More than Quantified

One of the major pushes I had to have this binary set etched on my center-back is how development work has deteriorated to the point of treating people as data.

Development and research organizations have turned to datafying people. While curating a database is essential for a number of reasons, a database is not an end to it all. Communities are more than the data they produce; they’re more than the quantified versions of themselves. Farmers are not equal to their harvest data every season. Women are more than just numbers being counted in community events. Children are more than just a certain percentage of beneficiaries. People are not data; data can be parts of our beings, but we are more than the dataset we can get out of ourselves.

Development work, while in a continuous pursuit to improve, must also embrace a certain humility. That kind of humility that acknowledges that no amount of quantifying the past and present can help us conquer the future exactly the way we want to. That kind of humility that acknowledges that no amount of quantifying people can ever make us feel satisfied with the work that we do.

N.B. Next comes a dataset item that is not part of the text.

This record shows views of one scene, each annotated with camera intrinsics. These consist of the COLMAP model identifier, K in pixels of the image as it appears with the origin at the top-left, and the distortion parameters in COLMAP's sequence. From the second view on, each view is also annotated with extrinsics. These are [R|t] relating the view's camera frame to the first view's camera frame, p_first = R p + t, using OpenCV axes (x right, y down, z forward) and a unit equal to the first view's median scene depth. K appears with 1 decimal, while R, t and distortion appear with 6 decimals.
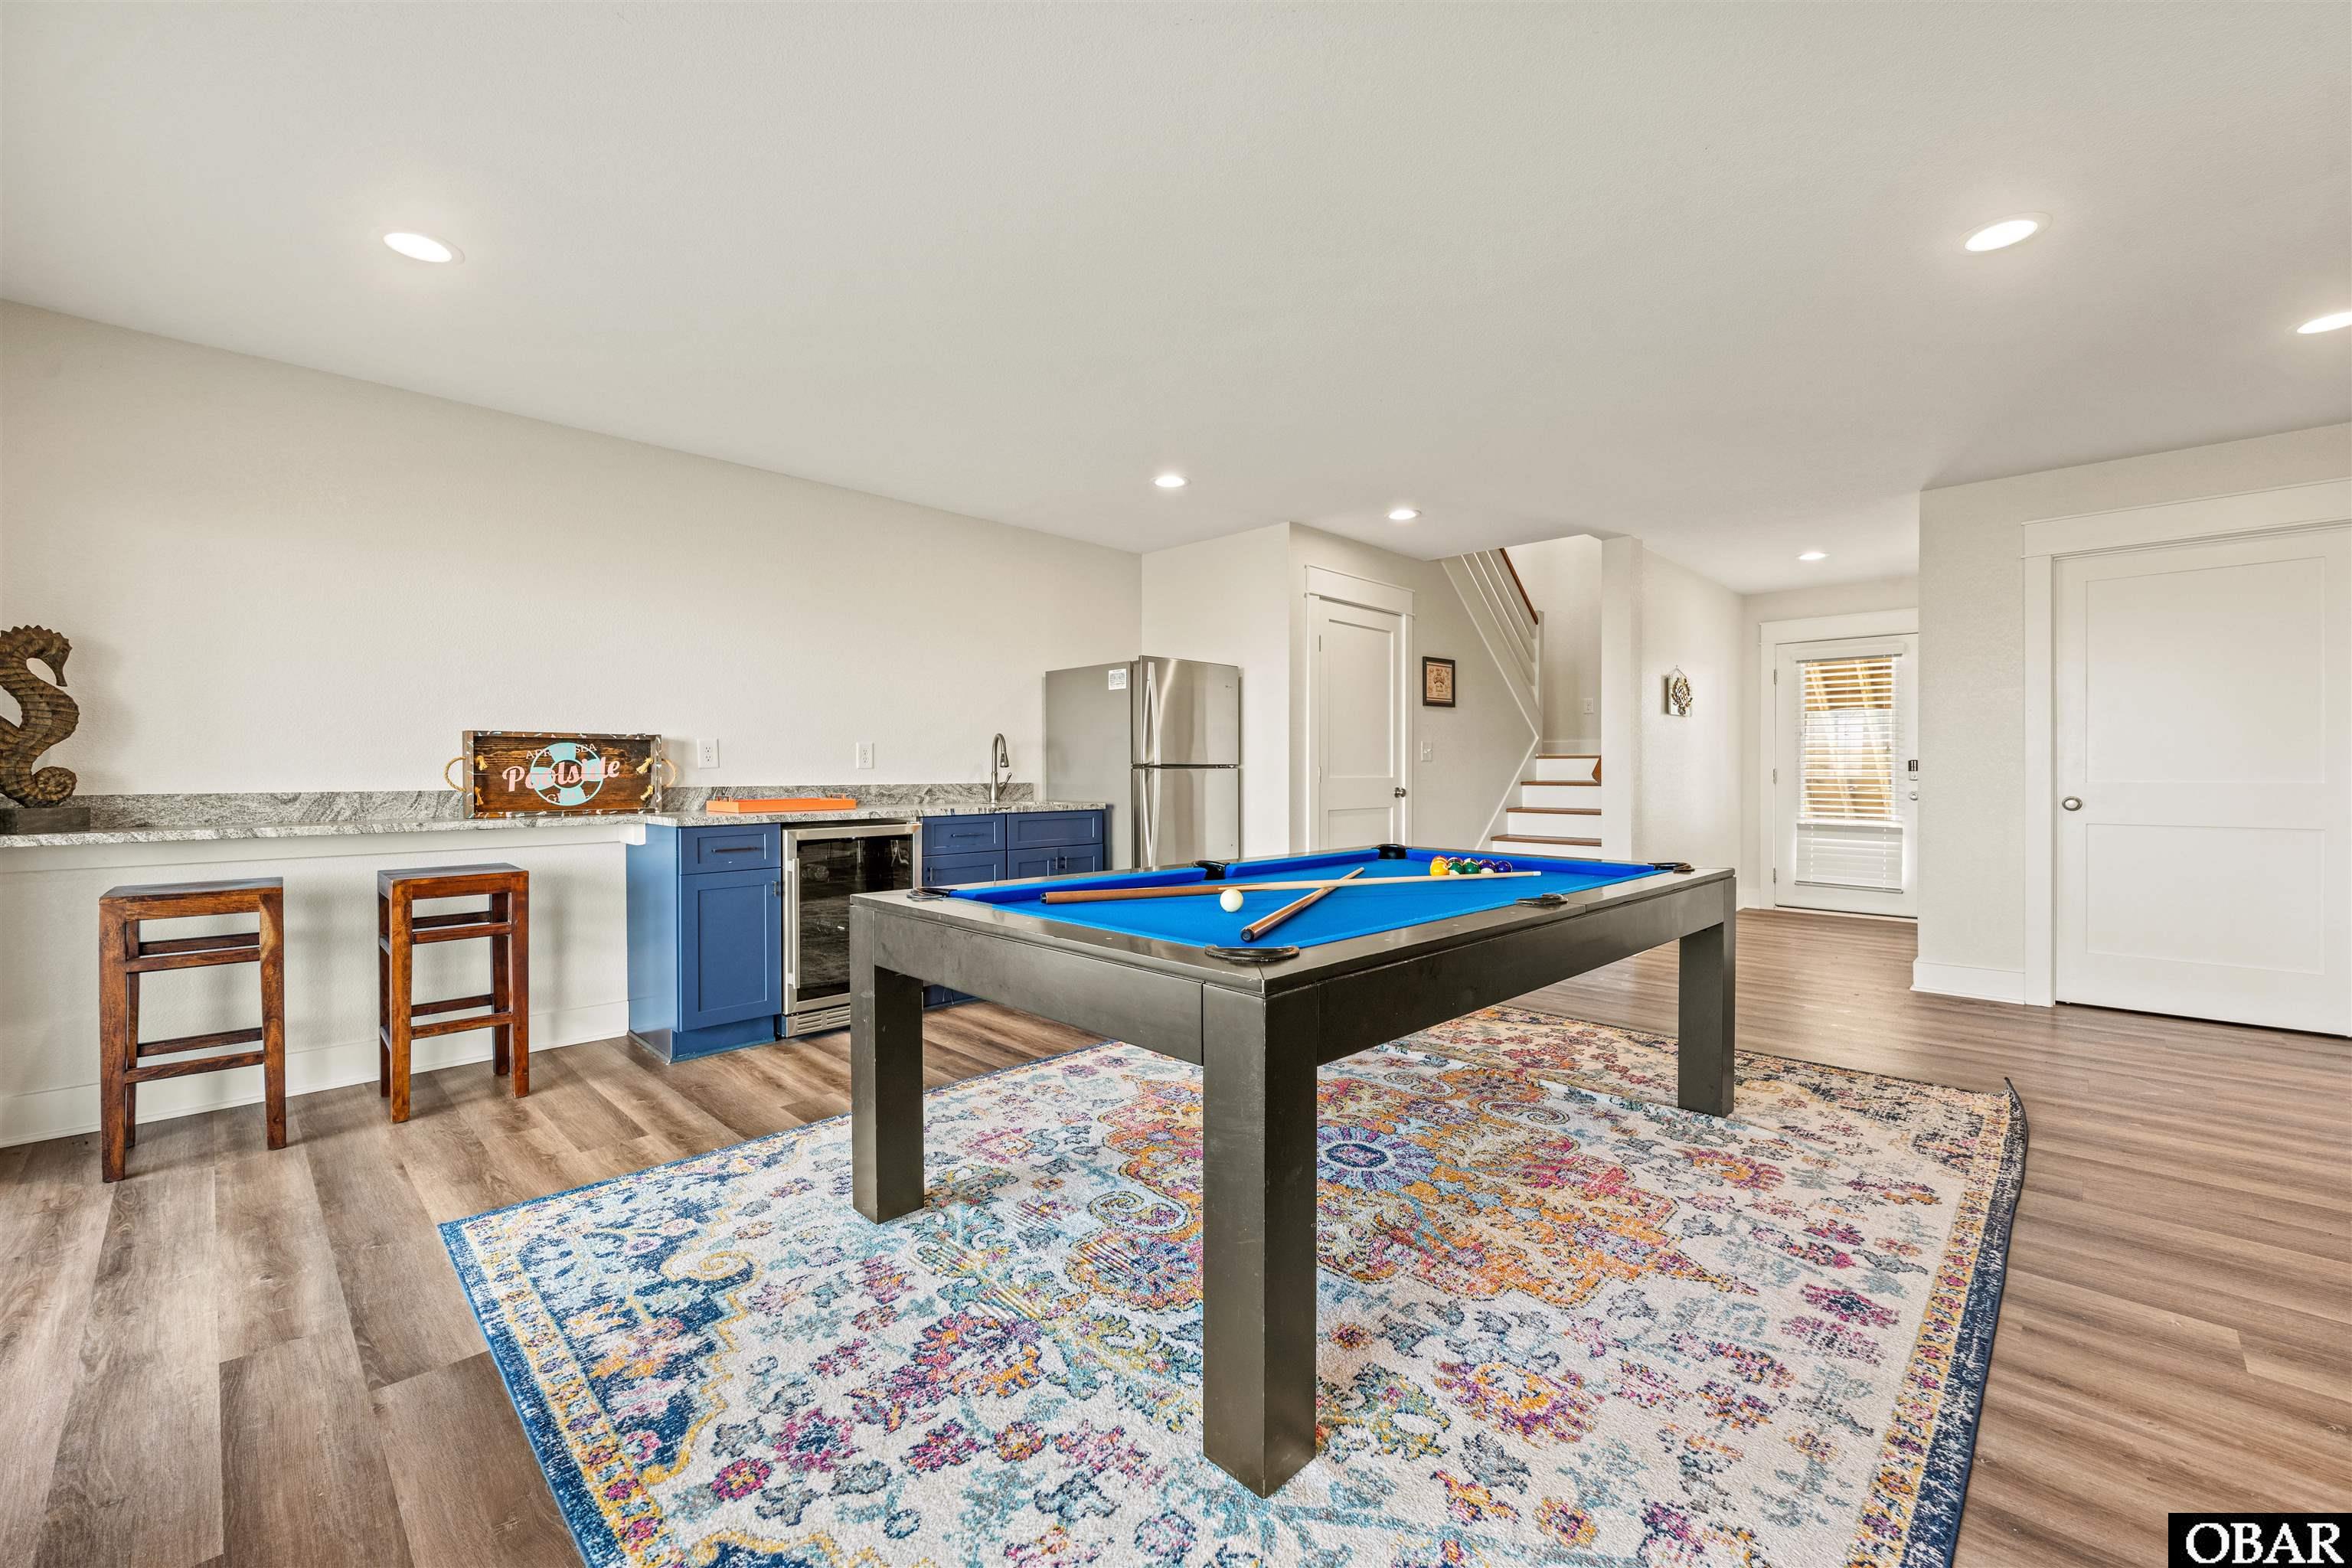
lens RADIAL K [[947.8, 0, 1188.2], [0, 947.8, 778.7], [0, 0, 1]] dist [-0.000390, -0.000774]
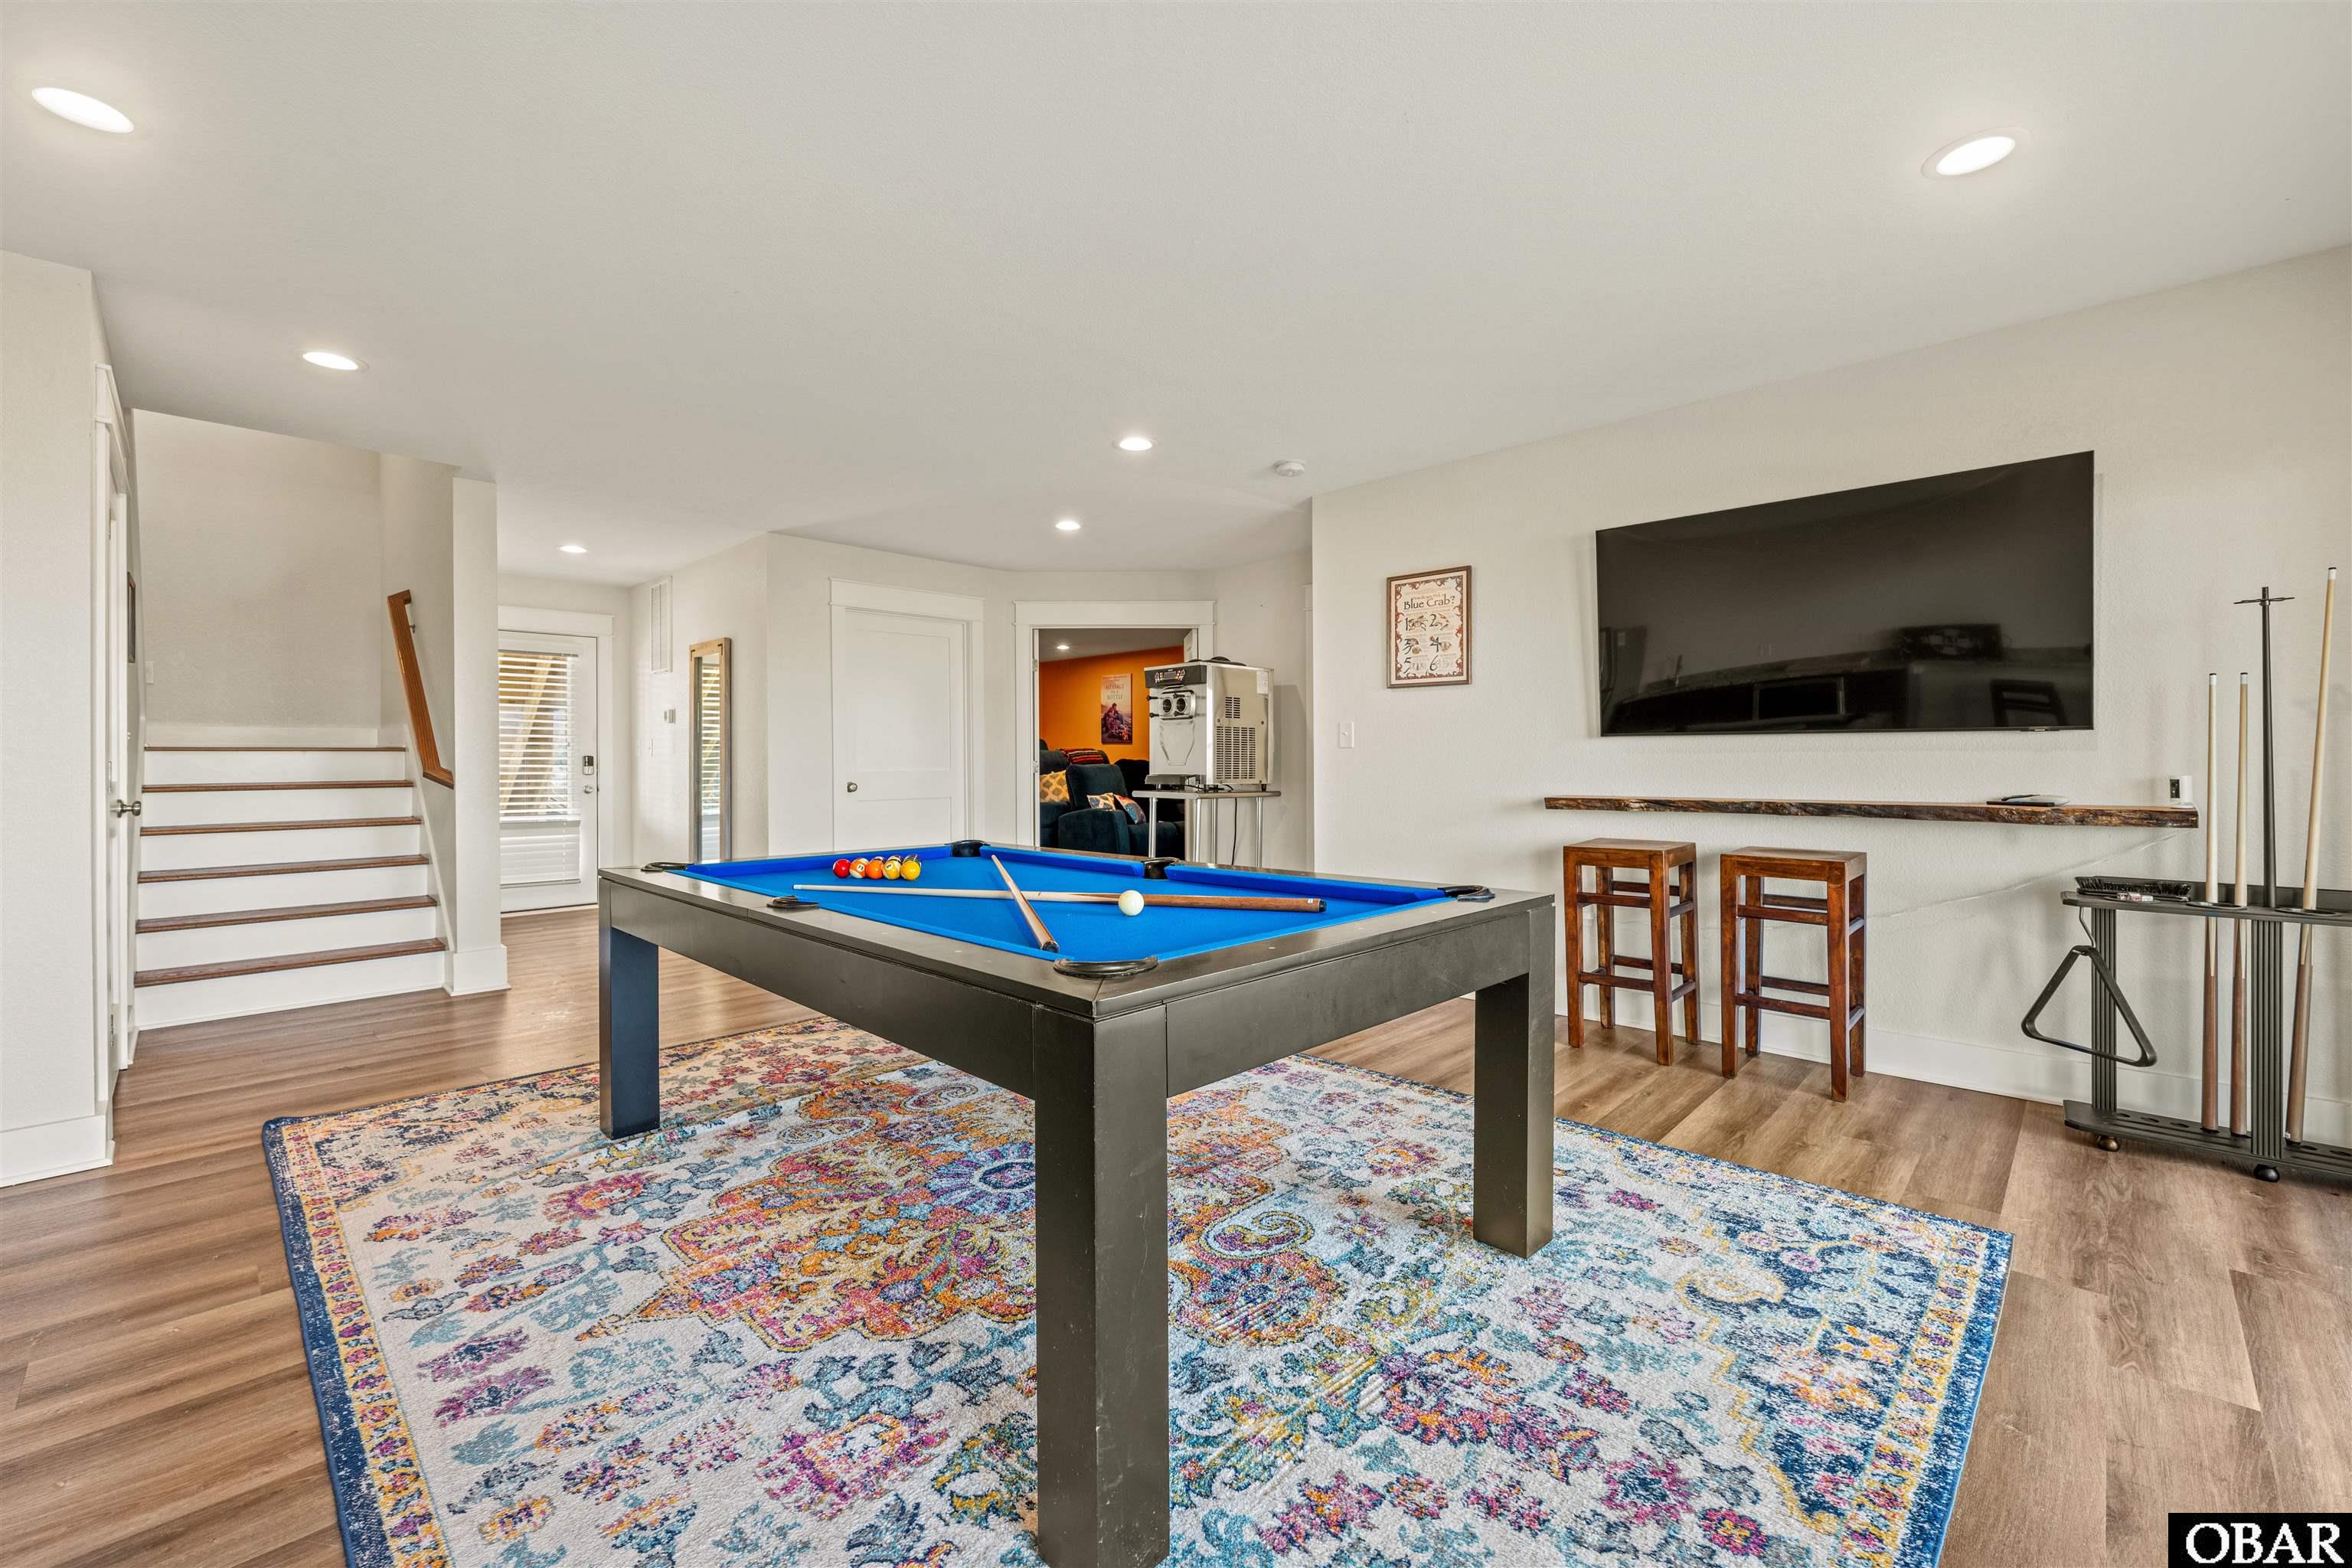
lens RADIAL K [[947.8, 0, 1185.3], [0, 947.8, 768.9], [0, 0, 1]] dist [-0.000390, -0.000774]
pose [[0.007752, -0.008549, 0.999933, -1.037776], [0.017290, 0.999815, 0.008414, -0.008915], [-0.999820, 0.017224, 0.007898, 1.133077]]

We are more than the binaries in an excel sheet. We are more than our guesses in likert scales as we try to quantify our preferences. We are more than variables and correlations.

Why don’t we give faces to the people we work with? Poverty has endless faces, and as we try to comfort ourselves with big data, we miss out the details. We miss out the short story how a community would value social relationships more than technologies. We are more than emerging patterns if only we give ourselves a chance to be.

I fear that we’ll reach a point when everyone will be reduced to data. I fear that the government can sell data for whatever gains. I fear that we’re just waiting for datasets to mature; mature enough to enable governments to manipulate people.

This is a call for development workers and researchers to take a step back. Our development work is more than data. It is more than log frames, and bottlenecks. We are fluxes. We are fragments trying to live in unity.

“What we don’t know, we don’t count.”

Charles Eisenstein, Climate: A New Story (2018)

We are unknown even to ourselves that even the quantified versions of ourselves don’t event count.